The Plaintiffs’ claim for breach of fiduciary duty is best characterized as a contract cause of action. The only possible legal duties existing between the parties in this case are those arising out of the alleged contractual relationship. The Virginia Supreme Court has found that when a party neglects a duty that exists solely by virtue of a contract, the resulting breach of fiduciary duty action sounds in contract law. See Foreign Mission Board of the Southern Baptist Convention v. Wade, 242 Va. 234, 241, 409 S.E.2d 144, 148 (1991), and O’Connell, 263 Va. at 180, 556 S.E.2d at 743 (2002). Applying this reasoning to the present case, the Court finds that Norfolk State University’s sovereign immunity to tort liability does not preclude the Plaintiffs’ cause of action for breach of fiduciary duty.
Sovereign Immunity
Furthermore, the Court finds that sovereign immunity does not bar the Plaintiffs’ breach of contract claims. The Plaintiffs allege a contract between the parties for the exchange of goods and services: the Plaintiffs’ lent their expertise and connections in the technology sector in exchange for the Defendants’ granting the Plaintiffs an interest in the development and construction of the Rise Two building. Virginia recognizes an exception to sovereign immunity for these types of contracts entered into by government agencies. See Wiecking v. Allied Medical Supply Corp., 239 Va. 548, 552, 391 S.E.2d 258, 261 (1990) (holding that “the doctrine of sovereign immunity has no application in actions based upon valid contracts entered into by duly authorized agents of the [432]*432government); Burroughs v. Board of Visitors of Norfolk State University, 66 Va. Cir. 120, 124 (2004) (finding that sovereign immunity did not bar a breach of employment contract action against Norfolk State University). To the extent that the Plaintiffs can establish that the Defendants defaulted on a contract for goods and services entered into by an authorized government agent, sovereign immunity does not shield Norfolk State University.

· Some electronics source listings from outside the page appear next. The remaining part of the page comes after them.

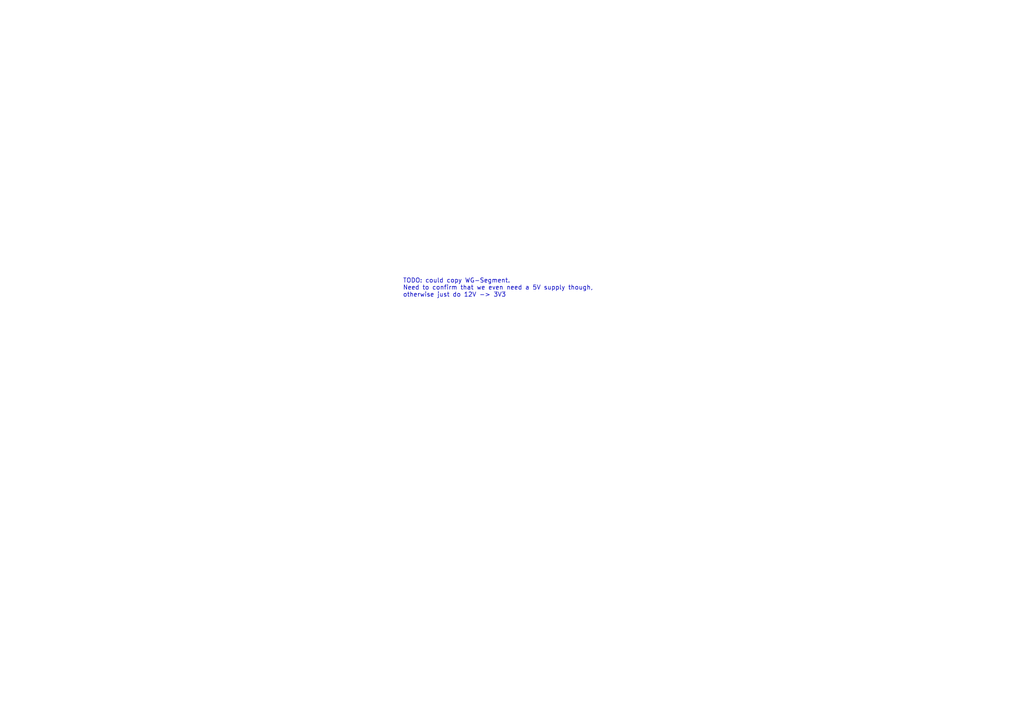
<source format=kicad_sch>
(kicad_sch (version 20230121) (generator eeschema)

  (uuid 20d944bd-91aa-41aa-83a2-9b20ef3063bb)

  (paper "A4")

  


  (text "TODO: could copy WG-Segment.\nNeed to confirm that we even need a 5V supply though,\notherwise just do 12V -> 3V3"
    (at 116.84 86.36 0)
    (effects (font (size 1.27 1.27)) (justify left bottom))
    (uuid 065a4d65-80e6-4972-8e58-4905ddfa1f0d)
  )
)

</source>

Moreover, the Public-Private Education Facilities and Infrastructure Act (PEFIA) does not affect the contract liability of the Commonwealth in this lawsuit. The PEFIA states that it should not be construed as waiving sovereign immunity for any public entity participating in a qualifying project under the Act. See V a. Code Ann. §56-575.15. However, in this case, the Commonwealth does not need to statutorily waive sovereign immunity because “we have never extended that defense to actions based upon valid contracts entered into by duly authorized agents ofthe government.” See Wiecking, 239 Va. at 551, 391 S.E.2d at 260 (1990). The PEFIA preserves the status quo of sovereign immunity, meaning that the Commonwealth retains its immunity against tort liability, but remains exposed to certain types of contract liability.
Conclusion
Going forward, the Plaintiffs have the burden to prove that Norfolk State University was legally bound to a contract entered into by the Plaintiffs and Enterprise for Empowerment Foundation. At this stage in the lawsuit, however, the Court overrules Norfolk State University’s Plea in Bar. The Court finds that the Plaintiffs substantially complied with the statutory requirements for bringing their contract actions against the Commonwealth and grants the Plaintiffs’ motion to add the Comptroller of Virginia as a necessary party.